Nancy, thank you for the update. That's wonderful news about Robin's PT and meds' costs. I will continue to pray--and I'll be specific. I will also be praying for you. I love you, my friend.

Great news Nancy. Will continue to pray for both of you.

Nancy, your posts are giving me goosebumps! God is so good! So many blessings. I will be praying for both of you and specifically for a clear direction regarding the stem cell transplant.

The Dr said he is officially in remission. :carrot:

This is my Praise God Smiley :cp:

The biopsy showed no cancer cells on the bone marrow and
20 % Philidelphia Chromosome (as opposed to 85% at diagnosos)

I really don't understand the role the Chromosome plays
with the leukemia ( whether it is a cause or result of the leukemia)
The information about the chromosome is hard to find...
At Duke tomorrow I will ask more about this.

I am also going to ask if it is a partial remission because of the
20% Phil .Chromosome.

I do know that relaspes are common so keeping him in remession will still be a challenge.

:cp::cp::cp::cp::cp::cp::cp::cp:

Great news Nancy!!!!

:cp::cp::cp::cp::cp::cp:

Oh Nancy....I'm so happy for both of you!

Very good news, of course. But, you are right, there are many challenges ahead. But, enjoy this for all its worth.

Rhonda

great news Nancy.

Lots of prayers were answered today...:cp:

Accoring to Duke new drugs have improved the odds of not relapsing with ALL PH+ but the best odds for cure are still doing a Stem Cell Transplant. They clearly recommended the transplant if a matched donor
can be found. He does not have a living sibling so now they go to the world wide registry to try to find a match. The race now is to find
the match and do all that needs to be done to prepare for transplant
before he relapses. He will continue his Chemo every 3 or 4 weeks to keep it in remission until we do a SCT (stem cell transplant).

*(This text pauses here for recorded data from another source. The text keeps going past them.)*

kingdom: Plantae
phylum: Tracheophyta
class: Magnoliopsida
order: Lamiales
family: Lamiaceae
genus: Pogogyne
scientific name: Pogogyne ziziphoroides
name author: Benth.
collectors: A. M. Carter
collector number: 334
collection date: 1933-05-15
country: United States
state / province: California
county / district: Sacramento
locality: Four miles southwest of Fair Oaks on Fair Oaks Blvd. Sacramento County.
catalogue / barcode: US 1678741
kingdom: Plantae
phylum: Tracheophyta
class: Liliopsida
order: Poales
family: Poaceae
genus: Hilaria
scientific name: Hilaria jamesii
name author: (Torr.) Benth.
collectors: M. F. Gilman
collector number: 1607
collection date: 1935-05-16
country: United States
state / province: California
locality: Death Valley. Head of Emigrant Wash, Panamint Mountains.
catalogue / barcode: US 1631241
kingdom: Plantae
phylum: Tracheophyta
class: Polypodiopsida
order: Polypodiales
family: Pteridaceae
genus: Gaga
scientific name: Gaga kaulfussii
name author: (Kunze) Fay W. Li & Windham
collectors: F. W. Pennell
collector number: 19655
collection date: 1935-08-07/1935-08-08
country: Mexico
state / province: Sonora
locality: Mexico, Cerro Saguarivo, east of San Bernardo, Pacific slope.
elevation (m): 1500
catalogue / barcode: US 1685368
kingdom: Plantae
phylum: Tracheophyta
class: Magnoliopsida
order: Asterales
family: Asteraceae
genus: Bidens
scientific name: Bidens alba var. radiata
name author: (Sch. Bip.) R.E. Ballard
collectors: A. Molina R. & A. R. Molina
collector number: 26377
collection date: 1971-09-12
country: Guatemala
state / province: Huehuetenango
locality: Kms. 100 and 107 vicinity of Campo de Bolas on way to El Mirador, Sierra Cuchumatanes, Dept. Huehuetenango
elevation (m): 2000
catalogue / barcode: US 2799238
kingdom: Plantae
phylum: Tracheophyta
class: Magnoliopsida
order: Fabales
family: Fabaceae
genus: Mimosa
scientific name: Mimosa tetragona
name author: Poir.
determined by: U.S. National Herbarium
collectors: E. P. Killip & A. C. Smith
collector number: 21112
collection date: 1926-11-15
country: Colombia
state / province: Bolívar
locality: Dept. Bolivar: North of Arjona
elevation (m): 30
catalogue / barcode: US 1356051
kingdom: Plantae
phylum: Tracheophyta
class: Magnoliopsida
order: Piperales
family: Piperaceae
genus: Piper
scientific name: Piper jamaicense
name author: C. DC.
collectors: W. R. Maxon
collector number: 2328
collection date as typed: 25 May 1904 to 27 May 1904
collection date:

I got a lot of questions answered today and feel so much better that all his doctors are on the same page. They explained the Philedelphia Chromosome more and are doing more research to be sure one of his iron reducing meds is not interfering with a drug called Gleevec that is a Chemo drug he takes everyday.. I think they will discontinue the iron
reducing drug and it makes me feel good that I asked about it. I like the way this doctor thinks & explains why he is deciding what he does.

Thanks for letting me do this thread..it helps as a sort of journaling
outlet for me also...
I know everyone is praying so please don't feel like you have to respond to every post...
Love you guys..

Hey Nancy, do you need any of us to get typed to see if we match? What is involved?

I just thought of one more thing to share and saw your post Sloan..
That made me cry just to think you would even ask that...:hug:

I think the process is for a donor to join a national registry as a willing
donor and then if they match you with someone that needs a transplant they would contact you to see if you are still willing and if the timing works ect.

My guess is that the process of being typed is involved and takes some time ,but this whole experience has raised my awareness of how many people never get a chance because they cannot find a good match. The waiting room at the transplant center was full today of families all facing the same type thing. I am going to see about being a donor as soon as we get through this.

Another thing is for everyone that can ...please give blood...
We have used lots of whole blood & platelet transfusions and
I know giving blood really does save lives...


Okay..the original reason I pulled this post back up..
Another praise I forgot to share..
The entire costs of the transplant will be covered by our primary & secondary insurance !!! We will not even have daily copays when we are
outpatient !!!

I'm so happy to hear that things are going the best they can. Prayers continue. I'm honestly not trying to get political here but Jim and I say to each other often.....Thank God for health insurance!